Натаниэль Доу не слышал. Перед его глазами все плыло, он перестал что-либо осознавать. Доктор как будто заперся в тесной комнате, а боль пыталась забраться внутрь, громыхая в дверь тысячей кулаков, ища щели и используя даже замочную скважину, чтобы просочиться и растечься, заполнить всю эту комнату.
– Я помогу вам, Доу. Потерпите, просто потерпите. Мы скоро выуэмуа-уа-а-а…
Голос Горрина превратился в монотонный гул. Что-то спрашивал Леопольд Пруддс. Девушка что-то… уточнила?
Доктор Доу моргнул, и все кругом загорелось: стены, своды, пол под ногами, лицо доктора Горрина. Внутри начали раскрываться пружины – медленно, но уверенно они вырастали в черепе, в животе, в груди, во всех конечностях, разрывая плоть.
– Мы близко! Вот уже и лифт… Видите, Доу?
Доктор Горрин отодвинул жутко скрежещущую решетку, и они зашли в какую-то тесную клетку. Клетка вздрогнула, качнулась и начала подниматься.
Чьи-то руки опустили доктора Доу на пол.
– Сейчас-сейчас…
Натаниэль Доу больше не чувствовал в своем теле боли – теперь, скорее, в боли он не чувствовал тела. Огромная пасть начала его пережевывать. С хрустом и удовольствием. Косточку за косточкой, измельчая саму его суть.
Клацнули защелки саквояжа, но доктору Доу показалось, что это чавкнуло чудовище, проглатывая его.
И вдруг сквозь боль, сквозь распадающийся на части разум, тонкой хирургической иглой прошла мысль. Сейчас он просто не мог ее как следует обдумать – и, тем не менее, к боли добавился ужас. Необъяснимый, опустошающий ужас.
Эта мысль заключалась в том, что произошедшее в лаборатории запустило некий механизм, какую-то разрушительную машину обстоятельств, которым суждено затронуть многих – сотни, тысячи. Со смертью доктора Загеби случилось что-то непоправимое. Его слова о приближающейся беде въелись в голову доктора Доу, поселились там. И затаились.
***
Констебль Хоппер сходил с ума от беспокойства…
Смена у его тумбы закончилась, как и всегда, за пятнадцать минут до положенного срока. Настроения идти в полицейский паб «Колокол и Шар» сегодня что-то не наблюдалось, и он потопал домой.
Предаваясь мечтательным размышлениям о некоей бойкой и злющей, как сотня гремлинов, девице с канала, Хоппер и не заметил, как добрался до своего дома в переулке Гнутых Спиц.
Над крыльцом свет не горел, но он сперва не придал этому значения. Пару раз выронив ключи и пару раз выругавшись, констебль открыл дверь и вошел в прихожую.
– Лиззи, я дома! – пробасил он и, высвободив ремешок, снял шлем.
Свет не горел и в прихожей… Странно…
– Лиззи!
Может, она не слышит его из-за бурлящих казанков с ужином?
Но ни ужина, ни сестры в кухне не оказалось.
Хоппер задумчиво почесал квадратный подбородок. Обычно Лиззи к этому времени уже была дома – ее нанимательница, миссис Дин, отпускает ее, пока не стемнело. Лиззи всегда здесь, ждет его, ворчит, уговаривает съесть не только жаркое, но и печеную грушу. «Груши полезные», – говорит она, улыбаясь от того, как он морщится. Но сейчас его не ждала даже мерзкая ежедневная груша.

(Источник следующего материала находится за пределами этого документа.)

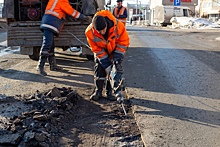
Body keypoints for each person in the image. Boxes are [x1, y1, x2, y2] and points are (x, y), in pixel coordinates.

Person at [37, 0, 91, 76]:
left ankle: (52, 65)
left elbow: (61, 11)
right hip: (51, 23)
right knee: (47, 45)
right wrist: (84, 17)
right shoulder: (62, 1)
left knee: (51, 45)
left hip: (48, 22)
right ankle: (40, 66)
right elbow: (72, 12)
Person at [85, 10, 129, 101]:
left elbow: (123, 43)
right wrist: (106, 65)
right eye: (99, 31)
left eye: (103, 30)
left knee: (114, 70)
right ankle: (98, 91)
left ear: (106, 25)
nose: (101, 32)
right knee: (99, 67)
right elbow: (97, 50)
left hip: (115, 51)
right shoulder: (89, 32)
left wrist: (116, 59)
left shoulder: (119, 26)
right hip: (102, 51)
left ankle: (110, 91)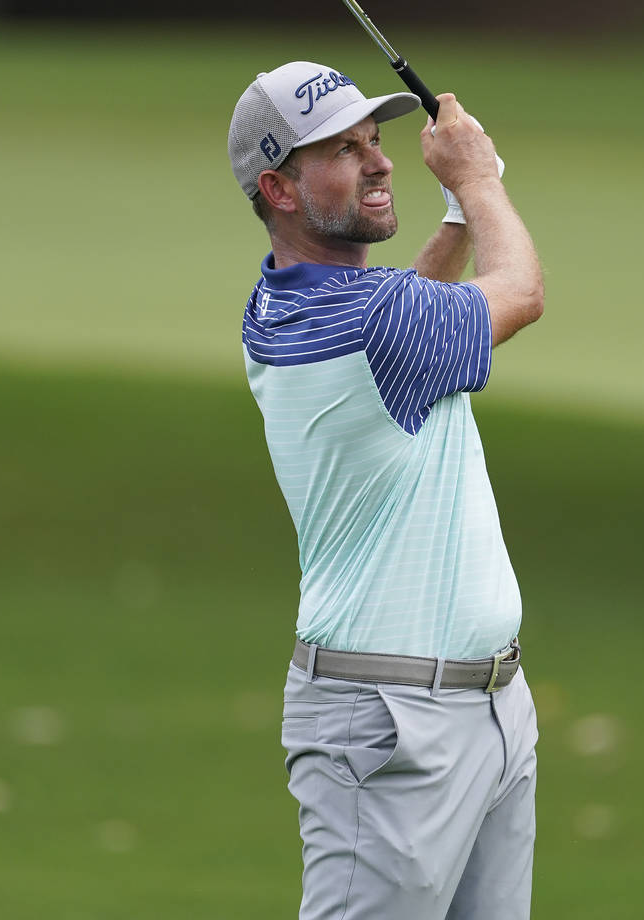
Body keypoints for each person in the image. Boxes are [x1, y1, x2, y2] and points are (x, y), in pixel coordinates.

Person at [228, 60, 544, 920]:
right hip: (391, 728)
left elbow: (408, 306)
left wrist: (451, 216)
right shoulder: (368, 323)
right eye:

В сердце Хоппера поселилось недоброе предчувствие…
Дом был темен и холоден, котел не зажигался, по ощущениям, с самого утра. Комната сестры пустовала. Как и чердак, чулан и даже – констебль проверил все варианты – угольный ящик у задней двери.

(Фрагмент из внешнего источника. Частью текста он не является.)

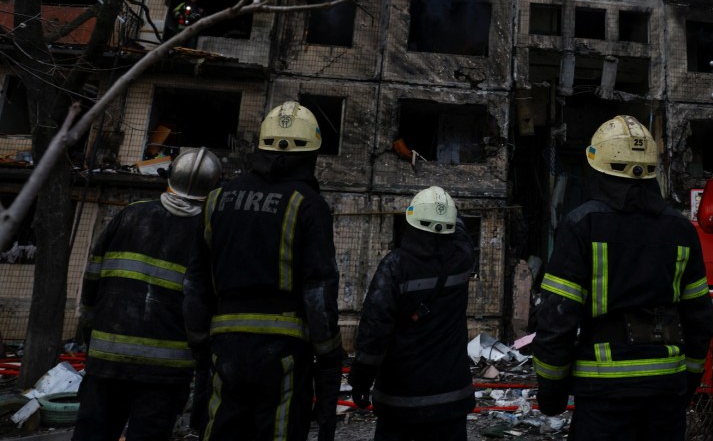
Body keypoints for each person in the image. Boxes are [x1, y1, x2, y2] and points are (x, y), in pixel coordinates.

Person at [531, 115, 713, 441]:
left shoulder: (581, 226)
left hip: (604, 398)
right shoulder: (681, 230)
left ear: (597, 167)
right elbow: (700, 320)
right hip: (666, 395)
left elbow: (556, 320)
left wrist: (551, 394)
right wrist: (686, 384)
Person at [183, 101, 344, 441]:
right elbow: (318, 290)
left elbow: (195, 281)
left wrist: (199, 342)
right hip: (283, 354)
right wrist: (328, 353)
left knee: (220, 429)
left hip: (223, 348)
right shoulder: (309, 206)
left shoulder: (216, 199)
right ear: (310, 155)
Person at [75, 147, 223, 441]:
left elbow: (92, 279)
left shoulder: (129, 215)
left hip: (107, 359)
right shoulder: (209, 234)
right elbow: (204, 303)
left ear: (169, 178)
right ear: (213, 190)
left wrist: (89, 334)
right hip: (164, 372)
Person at [348, 186, 476, 441]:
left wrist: (360, 381)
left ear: (411, 221)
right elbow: (461, 233)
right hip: (451, 397)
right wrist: (449, 211)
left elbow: (374, 330)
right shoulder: (462, 258)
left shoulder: (395, 266)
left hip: (401, 401)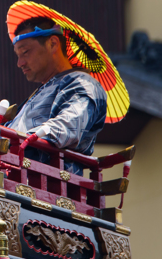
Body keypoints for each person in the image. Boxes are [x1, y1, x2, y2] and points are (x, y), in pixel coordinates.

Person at [7, 16, 107, 173]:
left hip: (49, 180)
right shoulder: (41, 91)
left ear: (52, 43)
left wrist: (17, 141)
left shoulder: (83, 84)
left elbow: (68, 127)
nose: (20, 63)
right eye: (17, 55)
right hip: (16, 172)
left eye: (25, 52)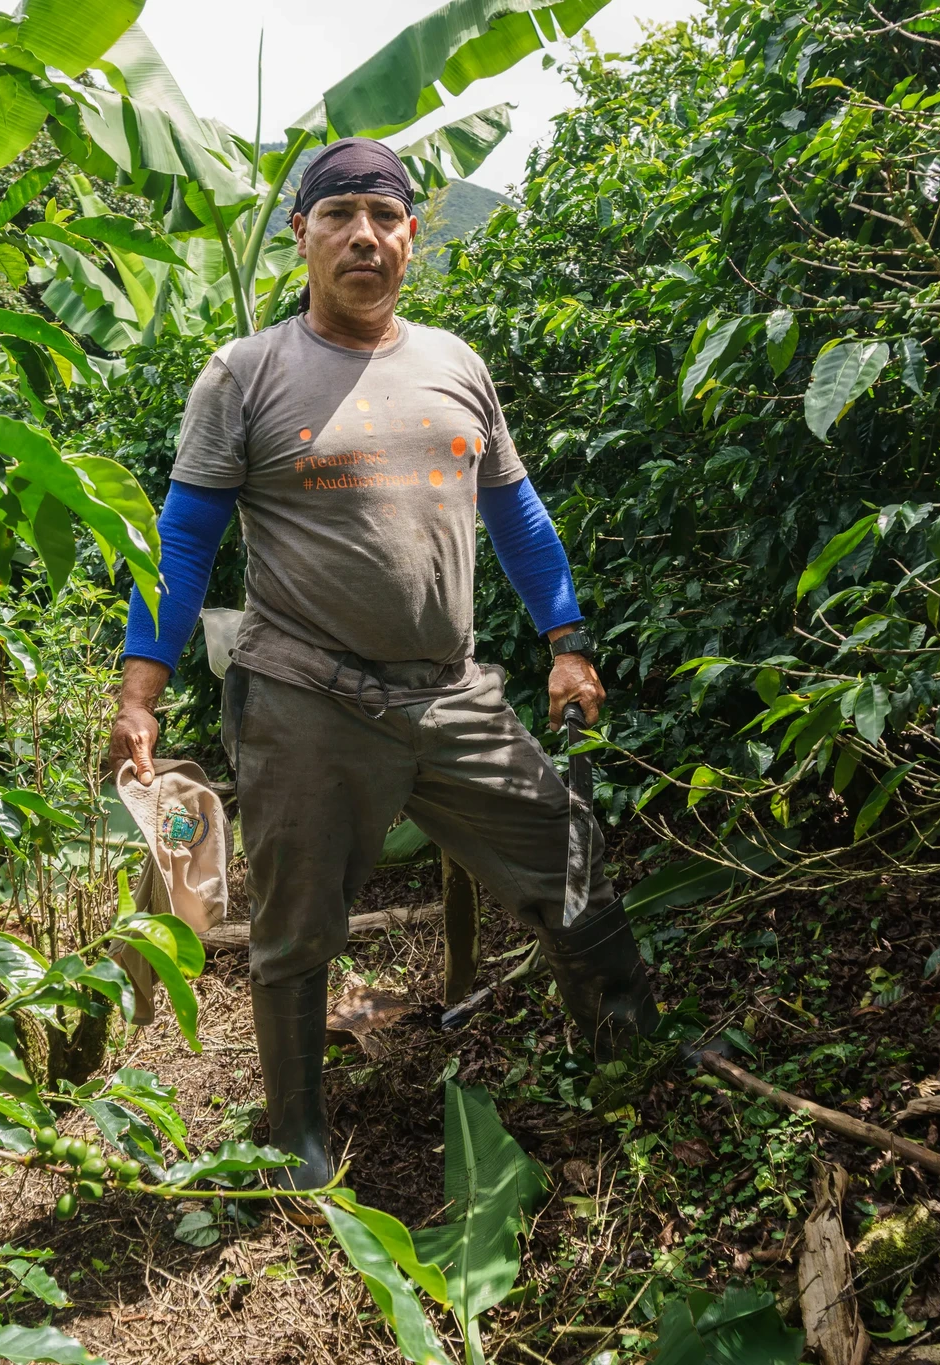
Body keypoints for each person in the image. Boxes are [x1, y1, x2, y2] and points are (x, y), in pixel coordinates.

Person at [108, 137, 656, 1191]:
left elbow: (515, 510)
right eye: (339, 215)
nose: (364, 235)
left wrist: (566, 640)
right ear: (301, 236)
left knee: (566, 865)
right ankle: (296, 1134)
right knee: (294, 928)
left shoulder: (455, 364)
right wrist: (142, 687)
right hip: (307, 698)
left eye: (384, 215)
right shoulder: (246, 373)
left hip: (449, 693)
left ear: (411, 235)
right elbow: (181, 540)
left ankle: (629, 1054)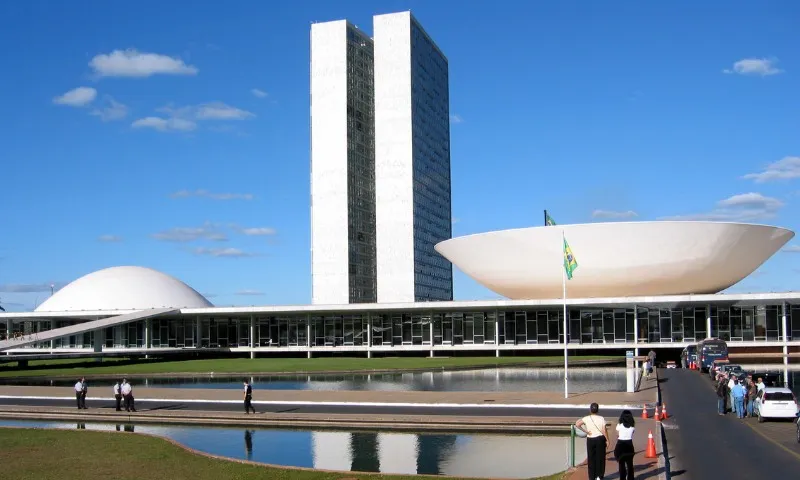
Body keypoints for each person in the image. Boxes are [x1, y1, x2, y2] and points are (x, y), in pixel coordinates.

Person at [576, 402, 609, 480]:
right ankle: (599, 476)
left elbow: (577, 424)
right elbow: (604, 430)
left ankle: (591, 477)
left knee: (591, 458)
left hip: (590, 439)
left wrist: (586, 431)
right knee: (600, 458)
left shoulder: (586, 418)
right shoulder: (601, 418)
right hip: (600, 439)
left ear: (590, 410)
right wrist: (607, 440)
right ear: (598, 410)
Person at [613, 410, 636, 480]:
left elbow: (617, 435)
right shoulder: (632, 427)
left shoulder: (619, 425)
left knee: (621, 464)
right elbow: (632, 434)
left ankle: (622, 478)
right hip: (629, 445)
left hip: (620, 445)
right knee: (630, 465)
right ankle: (630, 478)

– Может, она просто задержалась у миссис Дин?
Хоппер очень уважал эту важную, величественную даму, несмотря на то, что ее муж являлся крючкотворским адвокатом. У полиции с адвокатской коллегией старая вражда, но лично Хмырр Хоппер был рад, что Лиззи работает у Динов – они ее не обижают, а сама сестра души не чает в хозяйке. И все же…
Нехорошее предчувствие переросло в мрачную убежденность под названием: «Что-то стряслось», когда он открыл приемник пневмопочты и обнаружил там капсулу с посланием.